Fontes ouvidas pela revista IstoÉ afirmaram que nem a visita do ministro Alexandre de Moraes conseguiu aliviar a tensão entre Câmara e STF. Moraes participou da comissão para a mudança do Código Civil no Senado e aproveitou para se reunir com o presidente da Câmara dos Deputados, Arthur Lira (PP-AL).
“Na minha opinião, esse é um questionamento que é muito mais político do que propriamente jurídico.

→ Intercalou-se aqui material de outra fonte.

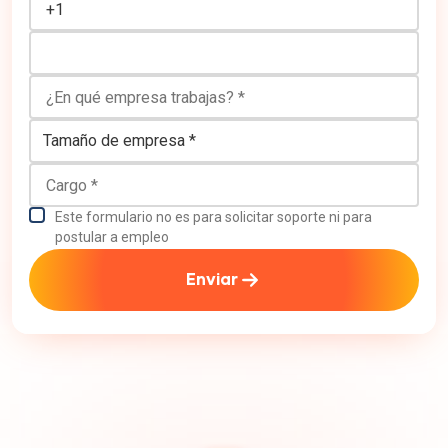
¿En qué empresa trabajas?
Tamaño de empresa
Cargo
Este formulario no es para solicitar soporte ni para
postular a empleo
Enviar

Em um primeiro momento, a tese terá certa validade, mas pode ficar muito ruim para o Congresso essa clara tentativa de embate com o STF”, afirma Sérgio Salomão Shecaira, titular de Direito Penal e Criminologia da Faculdade de Direito da USP.
A tendência, segundo os deputados, é que o projeto passe com facilidade pela Câmara. Para ser aprovado, são necessários 308 votos favoráveis ao texto em dois turnos.
STF pode dar a cartada final
Schecaira afirma que o Congresso Nacional pode estar dando um tiro no próprio pé. Segundo o jurista, o STF poderá dar a palavra final sobre a descriminalização das drogas caso a PEC seja judicializada.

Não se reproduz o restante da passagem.